START Exercise data

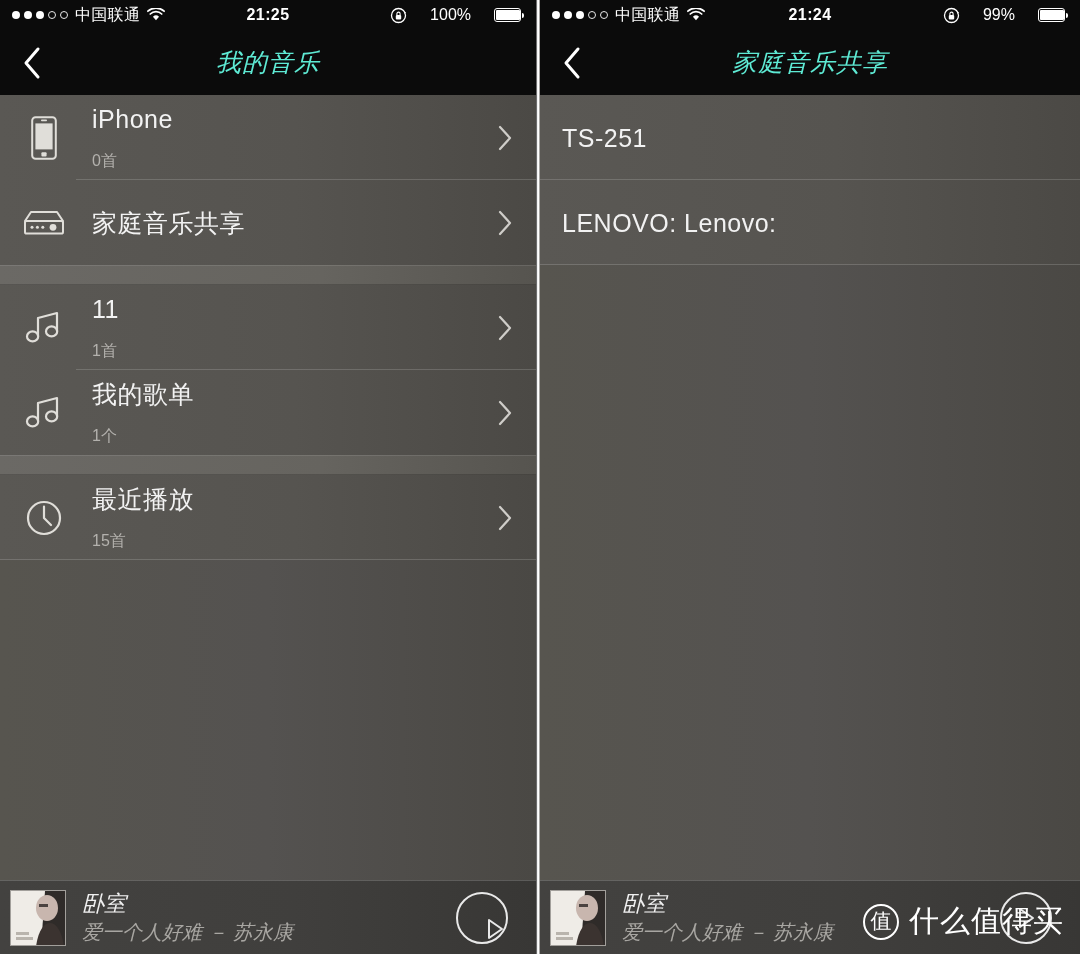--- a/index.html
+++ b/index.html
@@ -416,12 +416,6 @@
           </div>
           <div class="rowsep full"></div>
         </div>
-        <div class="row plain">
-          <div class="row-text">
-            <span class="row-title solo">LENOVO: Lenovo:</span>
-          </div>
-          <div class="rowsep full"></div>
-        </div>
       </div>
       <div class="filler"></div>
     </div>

END Exercise data

- _What to produce_:
Without including any picture, set down every line above exactly as it stands.

- _Task result_:
--- a/index.html
+++ b/index.html
@@ -416,12 +416,6 @@
           </div>
           <div class="rowsep full"></div>
         </div>
-        <div class="row plain">
-          <div class="row-text">
-            <span class="row-title solo">LENOVO: Lenovo:</span>
-          </div>
-          <div class="rowsep full"></div>
-        </div>
       </div>
       <div class="filler"></div>
     </div>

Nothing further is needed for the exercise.